Saturday Rave: The Dow Jones, and other numbers.

On 8 July 1032 the Dow Jones Industrial Index sank to 41.22, its lowest level of the Great Depression.

The Dow Jones was named after a couple of businessmen called Dow and...but you're ahead of me. The idea is that the Dow Jones looks at thirty very big US companies that give the public an opportunity to buy a share of the profits. If the company is making lots of money then naturally the price of a share of the profits will go up, and if it's doing badly then it will fall.

All these results are collected daily, massaged a bit, and then we end up with a sort of overall average for how well the US economy is doing.

Unfortunately it doesn't work quite as well as it sounds. For one thing people are always ignorant and often idiots: sometimes they'll pay silly prices for shares because no one has told them a company is failing, and sometimes people get frightened and sell their shares at silly prices for no real reason at all.

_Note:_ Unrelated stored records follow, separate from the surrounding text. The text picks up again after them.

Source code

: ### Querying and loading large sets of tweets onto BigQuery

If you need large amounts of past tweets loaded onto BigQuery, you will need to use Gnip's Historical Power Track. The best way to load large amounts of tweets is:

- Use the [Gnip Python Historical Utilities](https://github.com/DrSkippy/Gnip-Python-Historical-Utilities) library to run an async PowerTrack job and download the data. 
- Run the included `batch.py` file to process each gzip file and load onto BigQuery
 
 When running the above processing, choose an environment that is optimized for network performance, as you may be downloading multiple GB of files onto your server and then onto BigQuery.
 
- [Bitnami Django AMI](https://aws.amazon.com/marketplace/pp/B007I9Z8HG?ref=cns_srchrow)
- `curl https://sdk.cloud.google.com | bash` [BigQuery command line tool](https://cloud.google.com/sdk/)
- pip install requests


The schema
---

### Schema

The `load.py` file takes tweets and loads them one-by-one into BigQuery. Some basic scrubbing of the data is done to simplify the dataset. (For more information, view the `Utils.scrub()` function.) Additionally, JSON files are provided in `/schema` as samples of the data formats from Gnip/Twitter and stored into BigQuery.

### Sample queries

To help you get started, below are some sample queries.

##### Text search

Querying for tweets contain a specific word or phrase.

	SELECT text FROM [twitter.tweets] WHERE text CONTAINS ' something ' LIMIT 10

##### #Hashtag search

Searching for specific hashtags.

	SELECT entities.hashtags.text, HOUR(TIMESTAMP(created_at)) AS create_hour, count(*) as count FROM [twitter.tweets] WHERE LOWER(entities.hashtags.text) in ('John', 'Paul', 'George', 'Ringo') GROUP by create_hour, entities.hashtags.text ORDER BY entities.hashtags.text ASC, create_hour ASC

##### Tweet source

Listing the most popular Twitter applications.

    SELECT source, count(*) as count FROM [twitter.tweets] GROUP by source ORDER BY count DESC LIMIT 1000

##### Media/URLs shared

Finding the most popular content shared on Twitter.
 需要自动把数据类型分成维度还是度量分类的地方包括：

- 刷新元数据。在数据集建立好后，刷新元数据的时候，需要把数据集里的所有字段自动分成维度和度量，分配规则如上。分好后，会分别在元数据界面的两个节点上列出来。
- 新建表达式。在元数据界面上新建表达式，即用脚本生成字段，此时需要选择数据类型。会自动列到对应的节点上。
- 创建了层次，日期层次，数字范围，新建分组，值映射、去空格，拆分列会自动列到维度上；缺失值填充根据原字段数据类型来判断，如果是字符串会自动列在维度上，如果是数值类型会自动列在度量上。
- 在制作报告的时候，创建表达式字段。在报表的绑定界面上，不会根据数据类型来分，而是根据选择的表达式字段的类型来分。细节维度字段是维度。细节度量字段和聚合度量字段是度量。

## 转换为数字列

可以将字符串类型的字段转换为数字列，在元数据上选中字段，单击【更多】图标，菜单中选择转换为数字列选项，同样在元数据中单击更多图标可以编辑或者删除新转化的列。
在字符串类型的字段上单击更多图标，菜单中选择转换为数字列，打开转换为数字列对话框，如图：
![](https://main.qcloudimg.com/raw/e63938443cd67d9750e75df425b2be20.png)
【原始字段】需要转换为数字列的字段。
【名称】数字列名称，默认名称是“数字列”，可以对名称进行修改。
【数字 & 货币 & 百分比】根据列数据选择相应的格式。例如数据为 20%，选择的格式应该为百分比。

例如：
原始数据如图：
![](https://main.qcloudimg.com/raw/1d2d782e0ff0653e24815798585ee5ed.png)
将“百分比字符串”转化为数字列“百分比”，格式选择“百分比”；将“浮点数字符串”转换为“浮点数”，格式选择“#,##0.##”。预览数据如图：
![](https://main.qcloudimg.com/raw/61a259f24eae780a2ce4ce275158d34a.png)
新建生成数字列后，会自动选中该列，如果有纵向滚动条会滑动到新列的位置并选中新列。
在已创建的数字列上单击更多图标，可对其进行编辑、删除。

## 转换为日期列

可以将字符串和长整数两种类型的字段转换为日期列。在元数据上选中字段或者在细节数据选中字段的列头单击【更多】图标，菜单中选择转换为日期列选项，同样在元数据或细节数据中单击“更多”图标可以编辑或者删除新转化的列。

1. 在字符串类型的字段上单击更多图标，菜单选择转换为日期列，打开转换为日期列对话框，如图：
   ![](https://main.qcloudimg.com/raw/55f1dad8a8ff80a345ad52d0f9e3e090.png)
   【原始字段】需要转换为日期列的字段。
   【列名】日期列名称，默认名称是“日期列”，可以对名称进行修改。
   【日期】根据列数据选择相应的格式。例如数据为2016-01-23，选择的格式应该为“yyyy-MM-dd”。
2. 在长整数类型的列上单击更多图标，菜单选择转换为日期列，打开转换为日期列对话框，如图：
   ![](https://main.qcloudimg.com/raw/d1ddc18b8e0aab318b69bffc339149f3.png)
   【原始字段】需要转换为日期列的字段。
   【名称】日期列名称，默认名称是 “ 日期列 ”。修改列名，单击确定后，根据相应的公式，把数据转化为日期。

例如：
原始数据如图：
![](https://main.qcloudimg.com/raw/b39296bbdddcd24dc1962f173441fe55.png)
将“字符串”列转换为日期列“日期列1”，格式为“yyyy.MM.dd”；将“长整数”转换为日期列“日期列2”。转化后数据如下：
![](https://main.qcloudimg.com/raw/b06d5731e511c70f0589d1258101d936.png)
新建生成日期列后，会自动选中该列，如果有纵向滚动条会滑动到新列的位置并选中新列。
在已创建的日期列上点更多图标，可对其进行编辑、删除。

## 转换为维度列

Sometimes people with money just decide that buying a share in a company will be better than keeping the money in, well, money, and that can affect things, too.

Still, there are similar systems in place all over the place. In Britain we have the ridiculously named FTSE (that's pronounced footsie) 100; France has the unfortunate-sounding CAC; Oman the MSM-30; Poland the WIG; Spanish the jumpy-sounding IBEX-35; and Romania the surely far-too-frank BET-10. On the other hand Argentina has the encouraging MARVEL, and Bulgaria the SOFIX. 

The USA has about eighty different indexes all together, but what of the original Dow Jones? 

At the time of writing it stands at 21,493.86.

Even an ibex would have trouble jumping that high.

Word To Use Today: index. This word is the Latin for pointer.